Just before its rejection, RGX-121 was also hit by a clinical hold in January due to a brain tumor reported in a child treated with a different Regenxbio gene therapy, for a related disease called Hurler syndrome. On Wednesday, scientists confirmed that the boy’s tumor was caused by the viral vector integrating its DNA into a known cancer-causing gene.

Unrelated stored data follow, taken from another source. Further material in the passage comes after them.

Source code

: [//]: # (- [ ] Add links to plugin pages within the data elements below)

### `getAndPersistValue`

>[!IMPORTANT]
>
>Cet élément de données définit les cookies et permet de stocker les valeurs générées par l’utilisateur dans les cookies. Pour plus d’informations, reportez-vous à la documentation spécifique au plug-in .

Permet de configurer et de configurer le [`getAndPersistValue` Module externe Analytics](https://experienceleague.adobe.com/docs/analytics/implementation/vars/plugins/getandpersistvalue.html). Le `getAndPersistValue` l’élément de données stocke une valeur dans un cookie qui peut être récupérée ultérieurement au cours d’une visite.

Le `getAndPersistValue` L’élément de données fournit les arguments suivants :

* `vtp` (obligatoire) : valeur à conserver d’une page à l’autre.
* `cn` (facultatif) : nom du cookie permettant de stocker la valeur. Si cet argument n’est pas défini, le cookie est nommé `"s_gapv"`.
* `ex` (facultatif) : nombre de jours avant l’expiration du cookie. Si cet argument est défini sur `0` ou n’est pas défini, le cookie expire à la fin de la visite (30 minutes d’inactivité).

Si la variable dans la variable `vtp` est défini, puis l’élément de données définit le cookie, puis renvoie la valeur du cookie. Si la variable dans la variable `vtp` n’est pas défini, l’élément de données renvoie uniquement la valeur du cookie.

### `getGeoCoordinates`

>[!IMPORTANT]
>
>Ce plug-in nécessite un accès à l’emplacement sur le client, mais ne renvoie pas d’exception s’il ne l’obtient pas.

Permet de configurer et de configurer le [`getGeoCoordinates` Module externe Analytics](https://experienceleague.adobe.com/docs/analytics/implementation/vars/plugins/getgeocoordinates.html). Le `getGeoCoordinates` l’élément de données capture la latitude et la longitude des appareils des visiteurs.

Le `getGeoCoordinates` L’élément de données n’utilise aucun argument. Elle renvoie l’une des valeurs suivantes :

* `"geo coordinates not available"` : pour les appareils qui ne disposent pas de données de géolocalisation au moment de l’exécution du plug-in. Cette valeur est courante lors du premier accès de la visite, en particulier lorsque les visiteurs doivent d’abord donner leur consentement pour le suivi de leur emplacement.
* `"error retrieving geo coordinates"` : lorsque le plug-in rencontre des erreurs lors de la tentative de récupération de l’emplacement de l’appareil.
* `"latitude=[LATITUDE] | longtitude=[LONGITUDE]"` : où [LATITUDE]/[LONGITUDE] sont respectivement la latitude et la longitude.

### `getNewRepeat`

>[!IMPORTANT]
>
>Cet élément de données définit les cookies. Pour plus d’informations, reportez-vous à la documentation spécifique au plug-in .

The boy’s tumor was successfully removed after it was found, and he is now showing levels of cognitive function greater than what would be expected at his age, the scientists reported.
DNA integration from a viral vector has long been a known theoretical risk of gene therapy.
The paper is “very consistent with what we've reported before,” Pakola said. “Fortunately, the boy is doing well,” he added, and he “continues to be advanced for age.”
Regenxbio also announced today that the hold on RGX-121 has been lifted, while one remains in place for RGX-111. The biotech still plans to pursue an accelerated approval for RGX-121, Pakola told Fierce, using longer-term data to address the agency’s concerns.
Some options the FDA proposed to address the rejection, like running a new placebo-controlled trial, “aren’t realistic,” Pakola said. But the agency also included longer-term follow-up data as an option, which Regenxbio already has in hand since the February rejection.
Discussions about RGX-121, though, will have to wait until the FDA sorts out its leadership situation, the CMO added.